Start of PAGE EXTRACT

Group Therapy
- Eddie Brock goes on a date with Mary Jane and tells her about his history with Peter. He's bitter and angry enough about it that she ends up leaving him and telling him that Peter's twice the man he is.
- When George Stacy and his police officers approach the big fight between Spider-Man and the villains, he tells them "Carter! DeWolff! With me!" Jean DeWolff was a police officer who often worked with Spider-Man in the comics before she died. Stan Carter was the villain who killed her, the Sin-Eater.
- Spider-Man getting exhausted from the symbiote using his body to fight crime while he slept was his primary reason in the comics for wanting to get rid of it, although Peter's thoughts also show him to be a bit moody and angry in this episode.
Review: There's a number of Spider-Man concepts and stories that are too good not to use, if possible, and this episode does a smart thing by combining two of them into one (namely, the Sinister Six and the black costume saga). Aside from helping to make the pacing of this season nice and snappy, it also gives a good justification as to how Spidey's able to defeat all six villains - because the suit enhances his abilities and is more pragmatic than him, duh! The fight itself - the big one, not the initial one - is very impressive too, with a lot of clever tricks used to take out the villains. Some of them feel a little convenient (one of Shocker's gauntlets can destabilise Sandman? Electro's electricity can travel through the ground and up Ock's tentacles? Sure, I guess) but overall it's very fluid and dynamic.
That being said, if I had to choose a weak point of the episode, it would probably be the fight, as contradictory as that sounds. Spider-Man not talking or being seen waking up makes it pretty obvious that something is up, even if you've never heard of the symbiote before, and for a body that the symbiote is supposedly controlling like a puppet, he moves very fluidly and naturally. It also feels like the episode is setting up that the villains' conflicting goals will lead to them turning on each other, or deciding not to bother with Spider-Man and go their own way, but, no, after the restaurant scene it never really comes up and Spider-Man just ends up bashing their skulls in.
All of the above are, of course, minor complaints. Villain team-ups can often be fun, and this one is no exception - there's still room for the characters' personalities to shine, like Shocker being a bit more of a team player, or Ock all but saying that the others were just pawns that he was manipulating. The stuff with Aunt May having a heart attack is also excellent - I'm sure that some people would consider it contrived that Peter doesn't find out about it until the end of the episode, but I consider it to be an excellent use of dramatic irony. A great episode all around.

End of PAGE EXTRACT

◆ **TASK 1**
Decide whether each statement below agrees with the Group Therapy review, answering yes or no and quoting the words of the review that settle it. (a) Mary Jane walks out on Eddie Brock during their date. (b) The reviewer finds it contrived that Peter learns of Aunt May's heart attack only at the end of the episode. (c) Stan Carter is the Sin-Eater.
◆ **TASK 2**
From the Group Therapy review, extract the stretch from "That being said, if" through "their skulls in.", word for word.

Start of EXTRACTED DATA

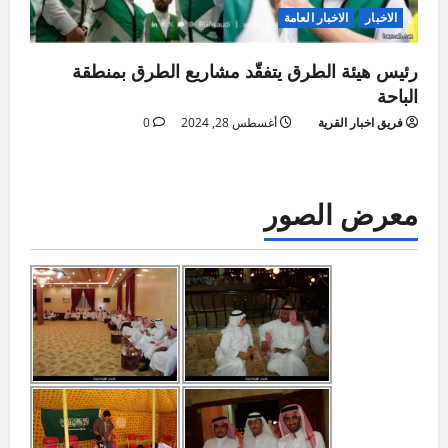
الاخبار
الاخبار العامة
رئيس هيئة الطرق يتفقّد مشاريع الطرق بمنطقة
الباحة
فريق اخبار القرية
أغسطس 28, 2024
0
معرض الصور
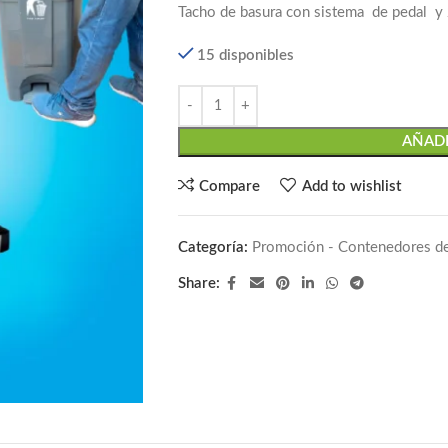
Tacho de basura con sistema de pedal y
15 disponibles
AÑADI
Compare
Add to wishlist
Categoría:
Promoción - Contenedores d
Share:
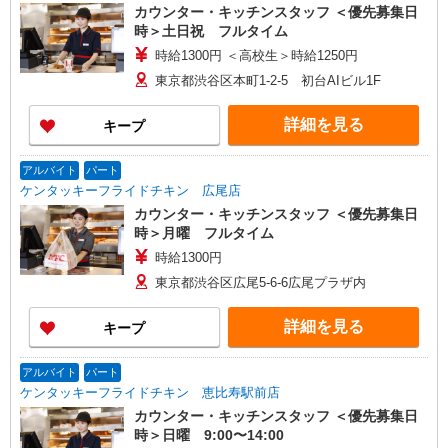
カウンター・キッチンスタッフ ＜優先募集日
時＞土日祝 フルタイム
時給1300円 ＜高校生＞時給1250円
東京都渋谷区本町1-2-5 初台AIビル1F
詳細を見る
キープ
アルバイト
パート
ケンタッキーフライドチキン 広尾店
カウンター・キッチンスタッフ ＜優先募集日
時＞月曜 フルタイム
時給1300円
東京都渋谷区広尾5-6-6広尾プラザ内
詳細を見る
キープ
アルバイト
パート
ケンタッキーフライドチキン 恵比寿駅前店
カウンター・キッチンスタッフ ＜優先募集日
時＞日曜 9:00〜14:00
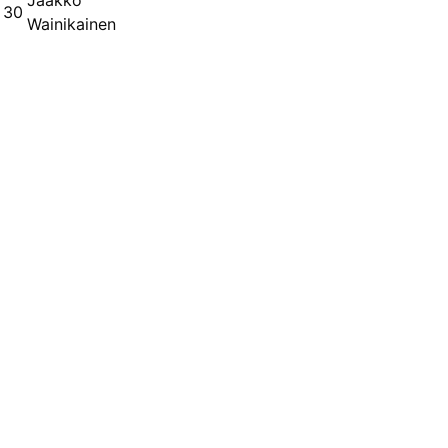
Jaakko
30
Wainikainen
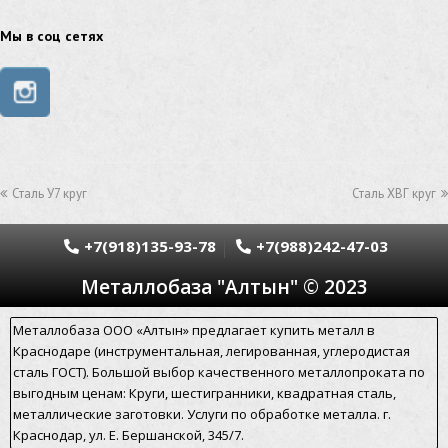
труба из нержавейки
труба из оцинковки
Мы в соц сетях
швеллер стальной
швеллер оцинкованный
швеллер нержавеющий
швеллер из нержавейки
швеллер из оцинковки
уголок оцинкованный
Сталь У7 круг
Сталь ХВГ круг
уголок нержавеющий
уголок из нержавеющей стали
уголок стальной
+7(918)135-93-78
+7(988)242-47-03
Металлобаза "Алтын" © 2023
уголок из нержавейки
электросварная труба
электросварная труба гост
Металлобаза ООО «Алтын» предлагает купить металл в
Краснодаре (инструментальная, легированная, углеродистая
электросварная прямошовная труба
сталь ГОСТ). Большой выбор качественного металлопроката по
выгодным ценам: Круги, шестигранники, квадратная сталь,
алюминиевый уголок
алюминиевая сетка
металлические заготовки. Услуги по обработке металла. г.
Краснодар, ул. Е. Бершанской, 345/7.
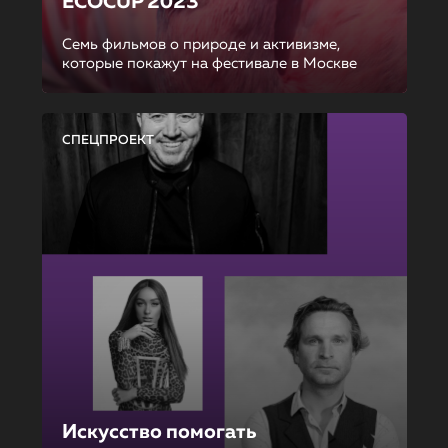
ECOCUP 2023
Семь фильмов о природе и активизме,
которые покажут на фестивале в Москве
СПЕЦПРОЕКТ
Искусство помогать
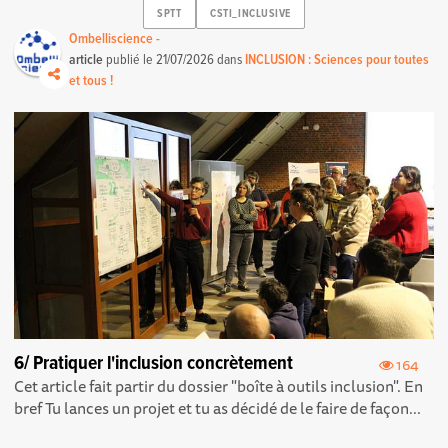
SPTT
CSTI_INCLUSIVE
Ombelliscience -
article
publié le
21/07/2026
dans
INCLUSION : Sciences pour toutes
et tous !
6/ Pratiquer l'inclusion concrètement
164
Cet article fait partir du dossier "boîte à outils inclusion". En
bref Tu lances un projet et tu as décidé de le faire de façon...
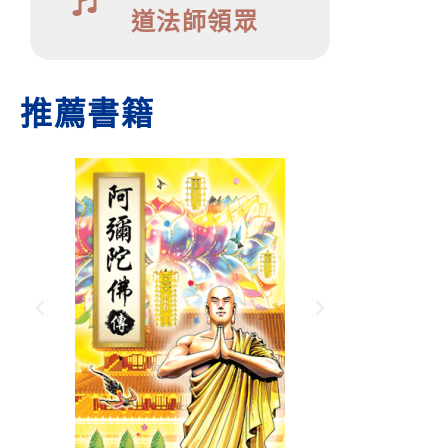
道法師領眾
推薦書籍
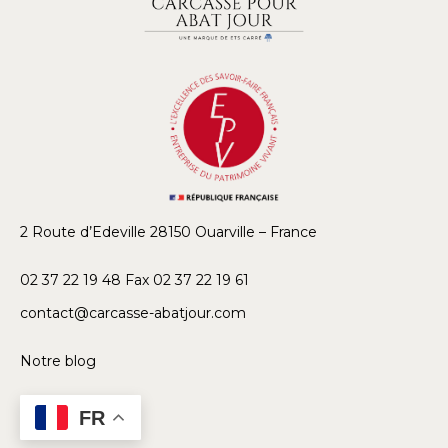
2 Route d’Edeville 28150 Ouarville – France
02 37 22 19 48 Fax 02 37 22 19 61
contact@carcasse-abatjour.com
Notre blog
FR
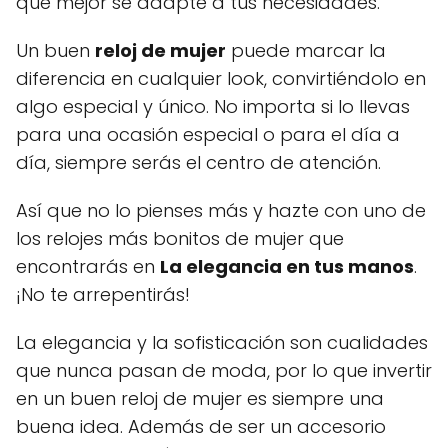
que mejor se adapte a tus necesidades.
Un buen
reloj de mujer
puede marcar la
diferencia en cualquier look, convirtiéndolo en
algo especial y único. No importa si lo llevas
para una ocasión especial o para el día a
día, siempre serás el centro de atención.
Así que no lo pienses más y hazte con uno de
los relojes más bonitos de mujer que
encontrarás en
La elegancia en tus manos
.
¡No te arrepentirás!
La elegancia y la sofisticación son cualidades
que nunca pasan de moda, por lo que invertir
en un buen reloj de mujer es siempre una
buena idea. Además de ser un accesorio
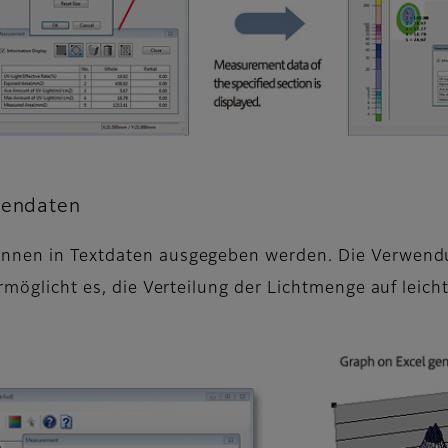
hendaten
önnen in Textdaten ausgegeben werden. Die Verwendu
ermöglicht es, die Verteilung der Lichtmenge auf leic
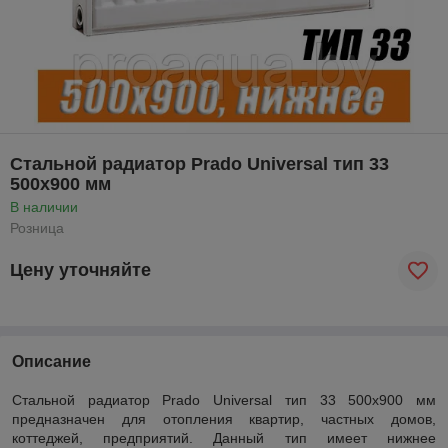
Стальной радиатор Prado Universal тип 33
500x900 мм
В наличии
Розница
Цену уточняйте
Описание
Стальной радиатор Prado Universal тип 33 500x900 мм
предназначен для отопления квартир, частных домов,
коттеджей, предприятий. Данный тип имеет нижнее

End of EXTRACTED DATA

◆ **WORKED SOLUTION 1**
(a) Yes: "she ends up leaving him and telling him that Peter's twice the man he is."
(b) No: "I consider it to be an excellent use of dramatic irony."
(c) Yes: "Stan Carter was the villain who killed her, the Sin-Eater."

◆ **WORKED SOLUTION 2**
That being said, if I had to choose a weak point of the episode, it would probably be the fight, as contradictory as that sounds. Spider-Man not talking or being seen waking up makes it pretty obvious that something is up, even if you've never heard of the symbiote before, and for a body that the symbiote is supposedly controlling like a puppet, he moves very fluidly and naturally. It also feels like the episode is setting up that the villains' conflicting goals will lead to them turning on each other, or deciding not to bother with Spider-Man and go their own way, but, no, after the restaurant scene it never really comes up and Spider-Man just ends up bashing their skulls in.